The Conversation of Existentialism


The Conversation of Existentialism is a long one to have, the conversing parties being you and yourself. I’ve never come across a simpler concept that was so all encompassing and complex within itself.
It almost allures you in with sense of finality and meaning or a definitive lack of it therein; and once in, you realize it to be the quicksand the ancient mystics warned you of. Yet, even within their supposed attempts to dissuade you from self discovery, they seem to create a subconscious want to submerge yourself head first into the pool of questioning everything.

The premier question being WHY.
Why what you may ask, the answer being “Why anything”
What is the point of everything and therefore, what is the point of anything.

I do realize my own shortcomings in describing something that even great people have failed to fully capture in words, yet through the limitations in my capacity to loquaciously describe this which I’ve been going through, know that it does not belittle or limit the intensity of how much I think I feel it.
Why did I use “I think” instead of the more acceptable “I know”? Because I know nothing.

I don’t believe in everlasting bonds of relationships or supernatural powers. I don’t know what happens when I die but I know I will. Statistically and empirically, I can suggest, nothing happens when I die. 4 million years is enough for there to have been at least ONE testable, widely accepted ‘truth’ about what happens when we die. Instead, it boils down to just uneducated guessing, and I mean uneducated in every sense of the word, for only a very very insignificant section of the scientific population even accept the theory of an after-life, let alone the theory of a soul.


Why is it them imperative to have this conversation at all?
Well let us look at it this way. Children have all sorts of problems. From homework to not enough television time; from play ground fights to not getting their desired toys; from being unable to talk to cute members of the opposite sex to not having the money and freedom they think they deserve.
These are exactly the problems we have as adults, albeit upgraded versions of these.
People who never push through this level are your average general populace.
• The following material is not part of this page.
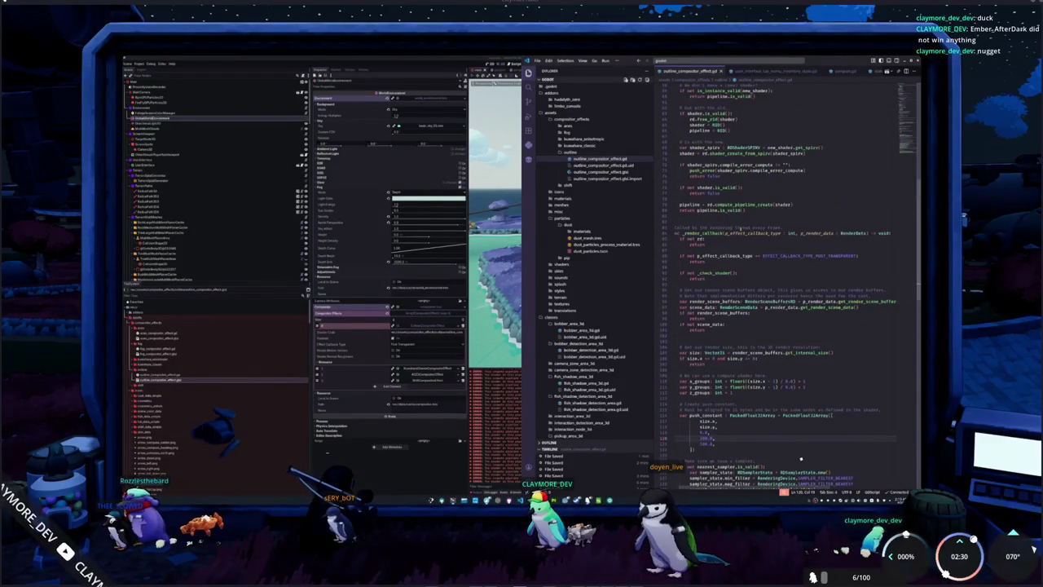
scroll(741, 230, "up", 2)
scroll(782, 277, "down", 10)
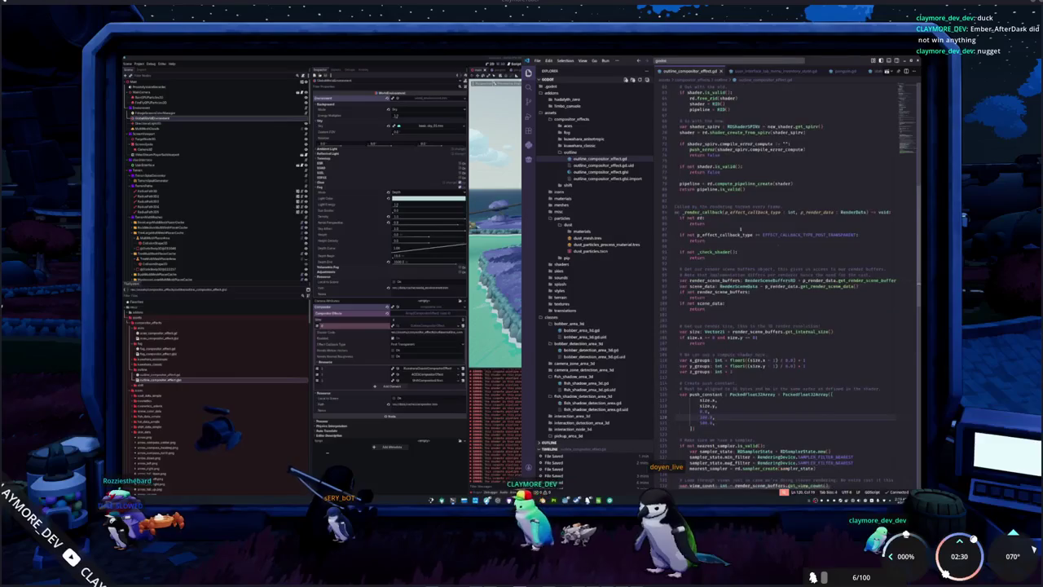
scroll(765, 388, "down", 5)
They eventually succumb to a “mid-life crisis” and push through it with material or emotional replacements for their supposed problems. Their mid-life crisis becomes a persistent phenomenon and they live building false ideas of entitlement and sometimes is replaced by shallow egos. Affairs are had, expensive things bought, temper tantrums thrown and sometimes anguish projected onto other innocent people.

The Percentage of the general population that breaks through the first layer are people that reach the second level of problems. The problems brought by spiritualism or religion or even by the absence of it. This is where people question the existence of a creator, a lot of people that reach here lean towards believing in a supernatural creator and therefore eventually get trapped here forever and exist in limbo between here and the first layer, believing in a mix problems caused by the first and second layer.

The last kind push through, resolve their out problems and are fairly well settled with the idea of a lack of a creator and therefore battle with the biggest problem of all. The self.
What to do with yourself in a world that was born of random probability and chance.

This is the toughest and biggest battle. Once you’ve reached here, you either fall into a deep depression or reach heights of happiness not even known to be attainable before. From here, you can never fall back into the first category, although if you’ve rushed your way here, you can slip back into the second.


Now, the Why.
Would you live your life as a child? Is that because you are really only scared to grow up? What if really this IS the only life you’ll ever lead. What do you have to lose then? Would you not want to let go of the petty squabbles of problems you have now?
The choice is simple really. To grow up, or not to.